======== EXTRACTED TEXT

The company has also filed a permanent injunction that requires IBM to "cease and desist all use and distribution of AIX", and to return all copies of Unix source code to SCO.

SCO's lawsuit claims that IBM broke its contract with SCO by allowing parts of SCO's Unix V source code, licensed to IBM for use in AIX, to be used in the rival Linux operating system kernel.

vnunet.com spoke exclusively to SCO's chief executive, Darl McBride, about the court case, Linux and the future of SCO.

You've filed your injunction against IBM. When is the hearing due?
There's not a date set currently. The next action is really discovery, where we get a chance to go in and take a look at what has been going on at IBM.

It has said publicly that it moved, and is moving, key parts of AIX, and in fact is willing to move all of AIX over into Linux.

The problem with that statement and those actions is that SCO has a very strong contract in place with our software source code licensing agreement that has not allowed IBM to do that. So we are protecting those licence and contract rights.

We went to the 100 days of trying to resolve the issues. So in effect we pulled its contract and it doesn't have any authorisation to now use the software.

But in order to enforce that you have to go through the courts.
We have taken every step possible. Now it's for the courts to step up and enforce the contract rights that we have.

The people that have looked at this - both our legal teams as well as independent people coming from the outside - say: 'These contracts are bullet-proof. This is a very strong contract right you have.'

The way IBM is responding is very interesting. They haven't filed for an injunction; they haven't filed for the summary judgement enforcement to be dismissed.

When you have what people would call nuisance cases then you usually go in and try and knock those out with a summary judgement motion, or something to cause them to be dismissed. IBM has actually done none of that.

In fact, it took the opposite approach of not talking about it at all. So we're perfectly fine to go through whatever time it takes to get resolution on the legal path on this.

Now, as of 16 June, we also increased our claims amount to include all AIX-derived hardware, software and services, given that they are now - in deriving that revenue - on an unauthorised route for use of the software.

So what are you going to do in the meantime? Are you just going to wait?
Well, not necessarily. We have been pretty assertive and pretty aggressive and we are going to continue that.

================
======== MATERIAL SHOWN

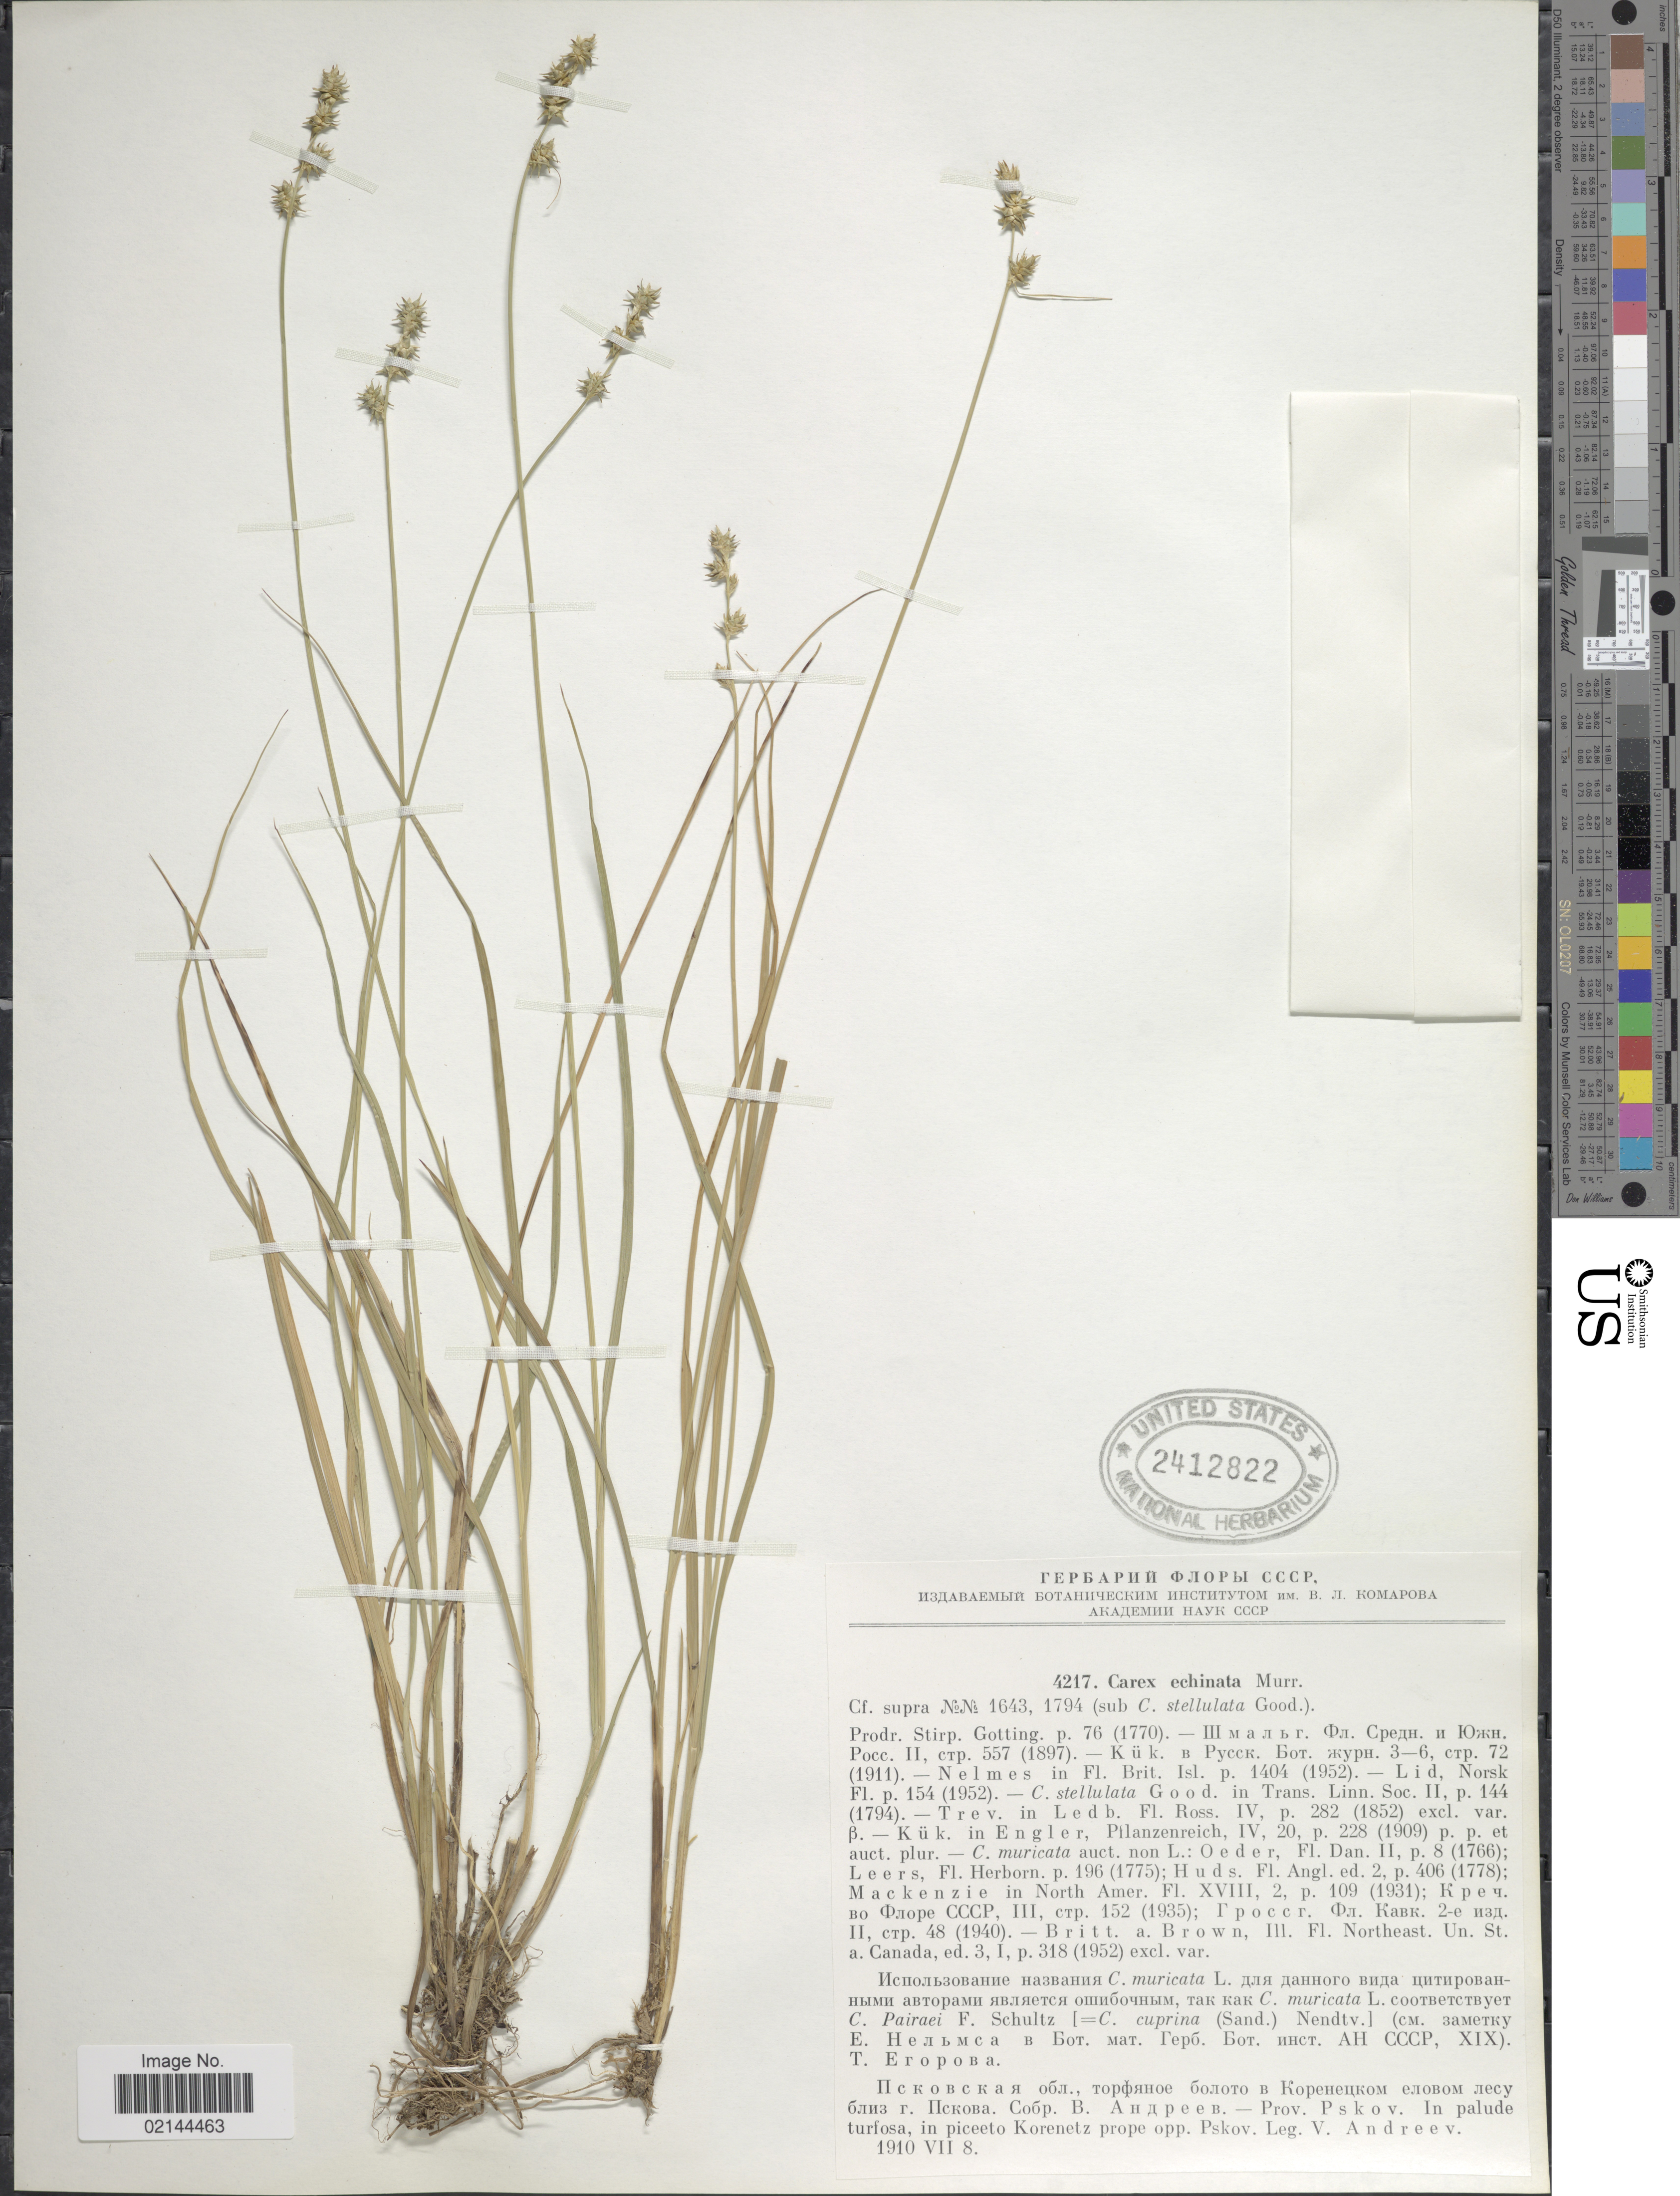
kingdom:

================
======== MATERIAL SHOWN

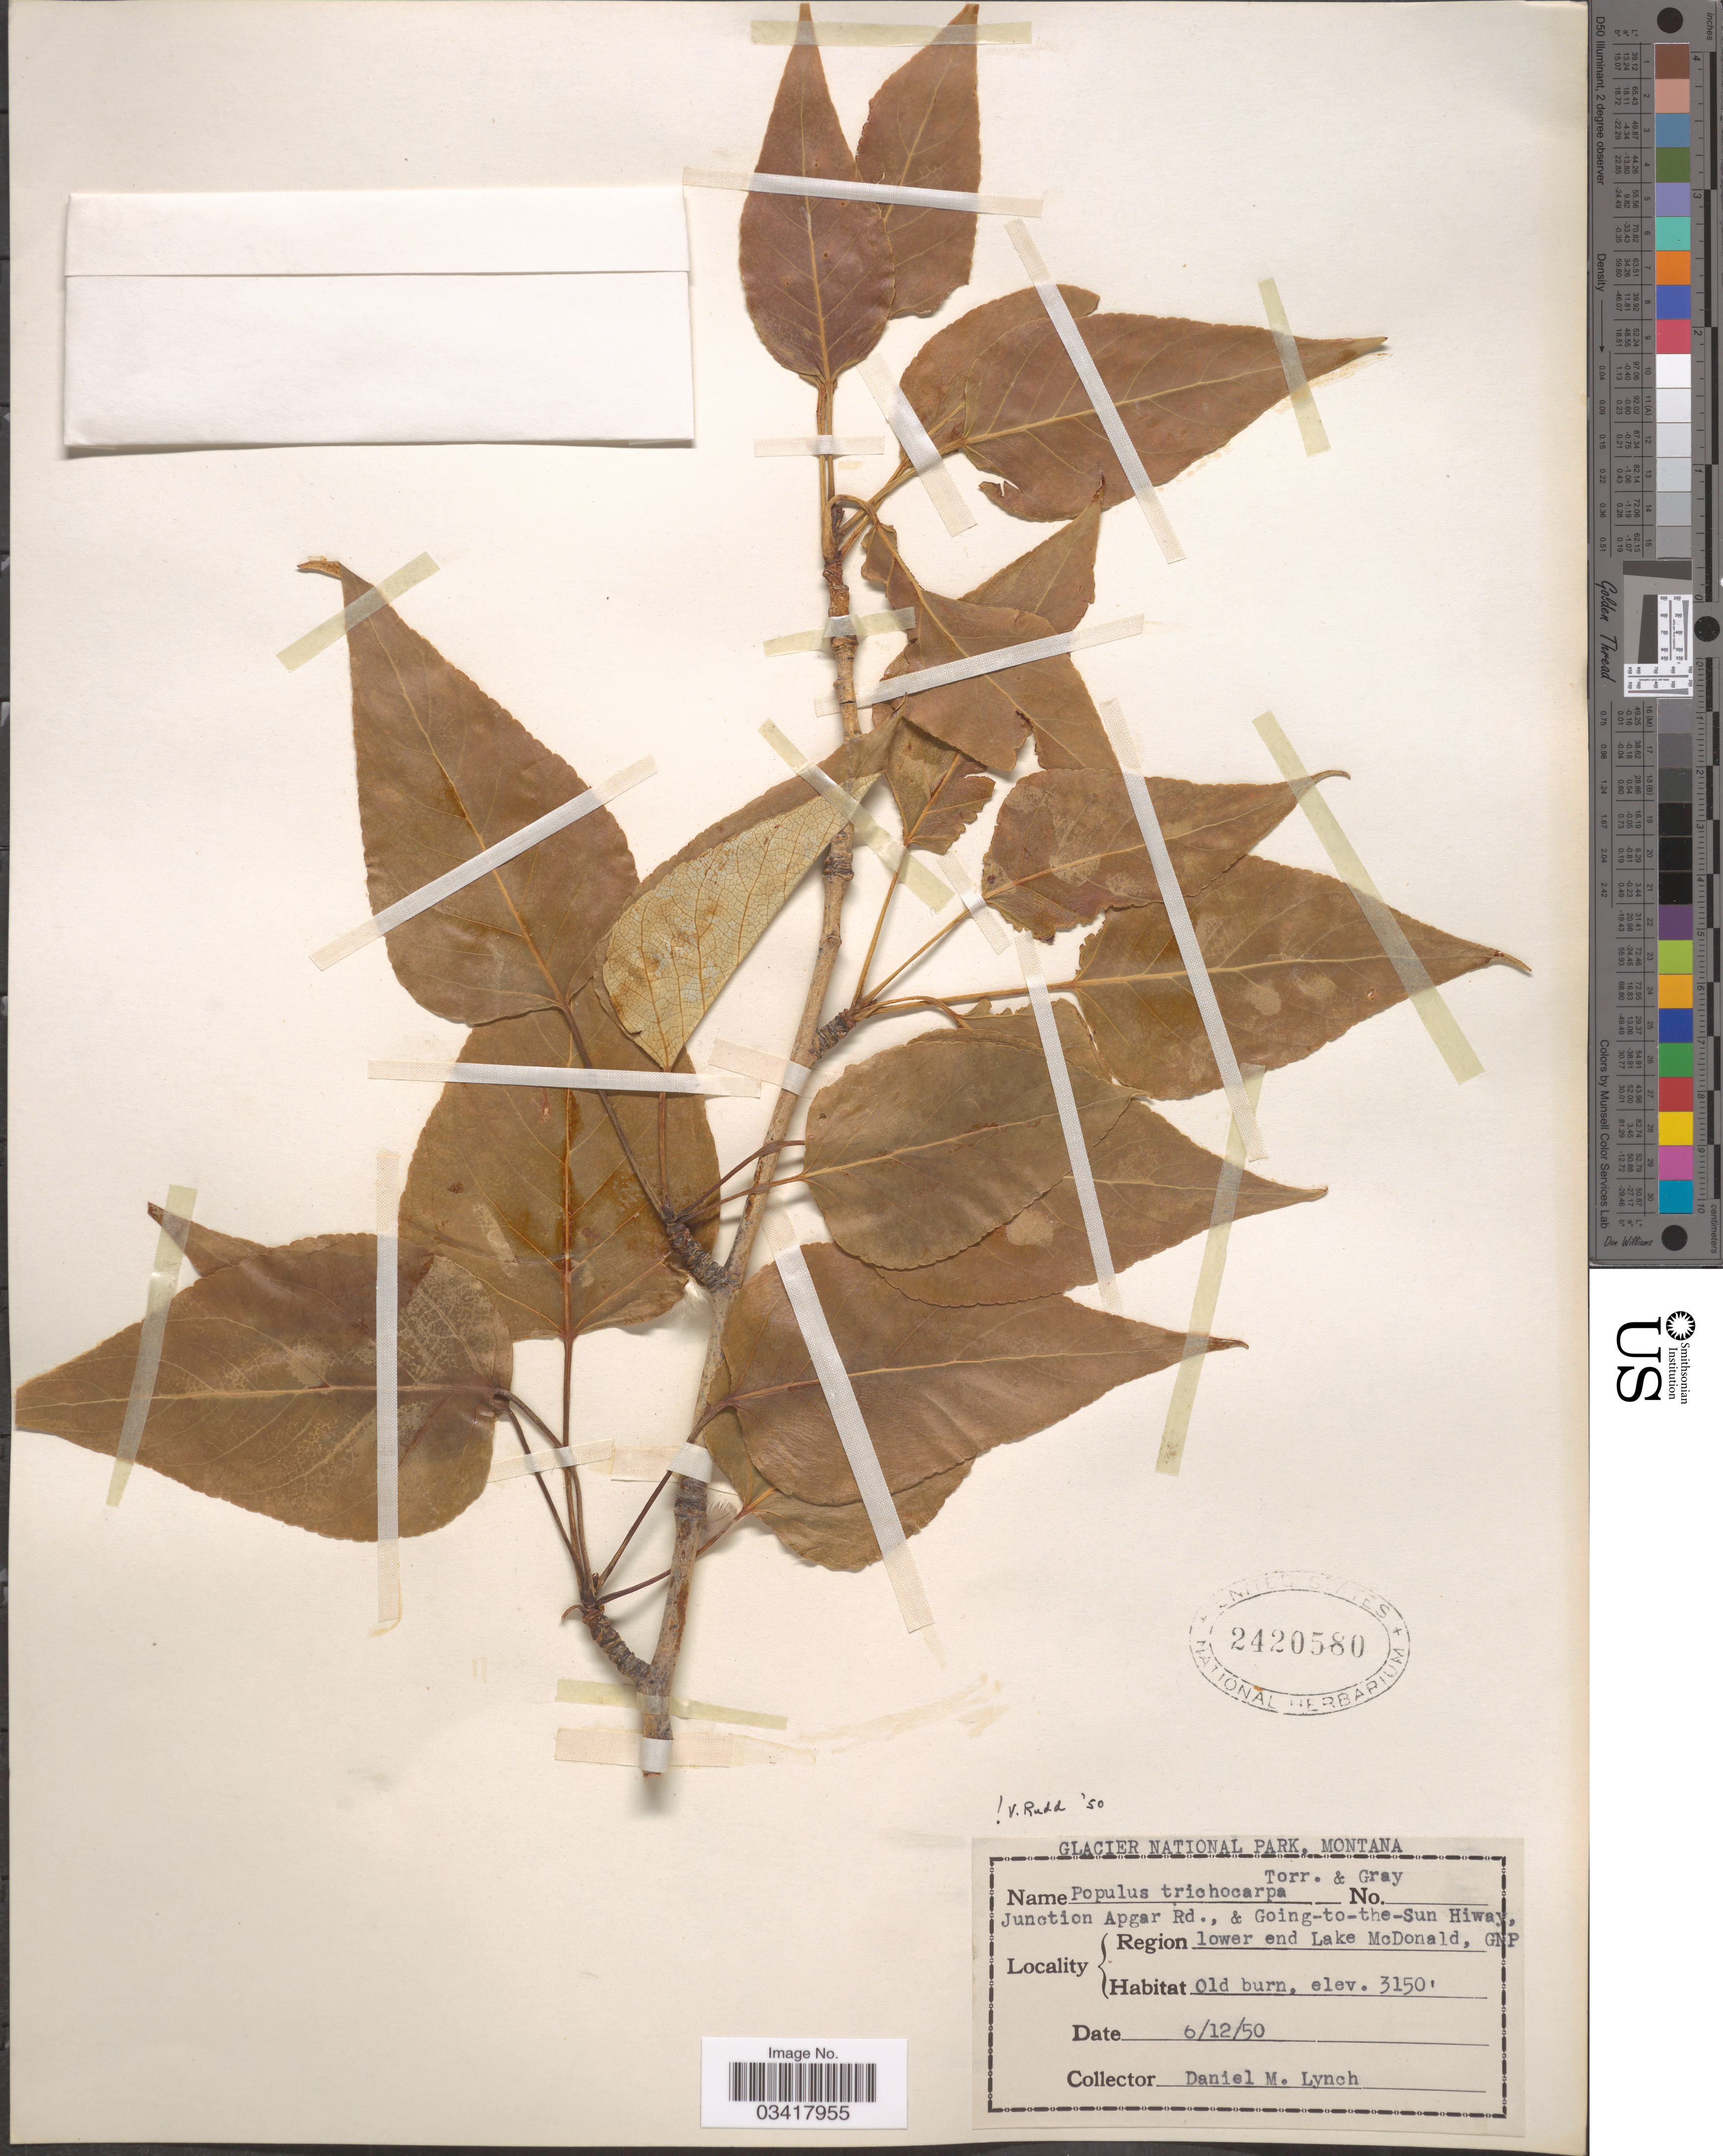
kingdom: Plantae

================

PROBLEM STATEMENT
Could you continue the interview with SCO's chief executive about the IBM lawsuit, picking up right after its last line?

EXERCISE RESULT
So as we move into discovery this will be very nice for us, because now we get to go in and talk to all their people, their customers. We get to really shake things up and find out what really is going on over there.

Now, by going into pre-discovery, we have strong enough claims. We'd be fine to go to court just on what we have before discovery.

Is IBM agreeable to this process? Does it have to be?
In a legal setting it doesn't have a choice. In discovery you get to go in and investigate the things that relate to the case, and there are a broad range of things that relate to Linux and AIX. We will be going in with a fine-toothed comb and coming up with every detail.

Wouldn't you like to get this resolved quickly?
I would love to have this behind us and move on. IBM has put the brakes on to try and slow things down. And to the extent that it wants to do that, I am saying that we are prepared to go the distance on this. But I would prefer to get this resolved and move forward.

Have you got any idea when the main case will happen?
Well, we are going into discovery now, starting in July. I suspect that will take us into the fall timeframe. Then, I think, when all the discovery is on the table, you start talking about actual hearings. Can this take a year or two? I suppose it could.

Your permanent injunction is supposed to have happened by now.
We amended our original complaint to include the injunction. We are asking the courts to now enforce our contract rights to prevent IBM from shipping AIX software, so this ties right back into the main case again, which means we'll build the due discovery and then we'll go to the hearing.

How, in practice, could IBM return all copies of AIX?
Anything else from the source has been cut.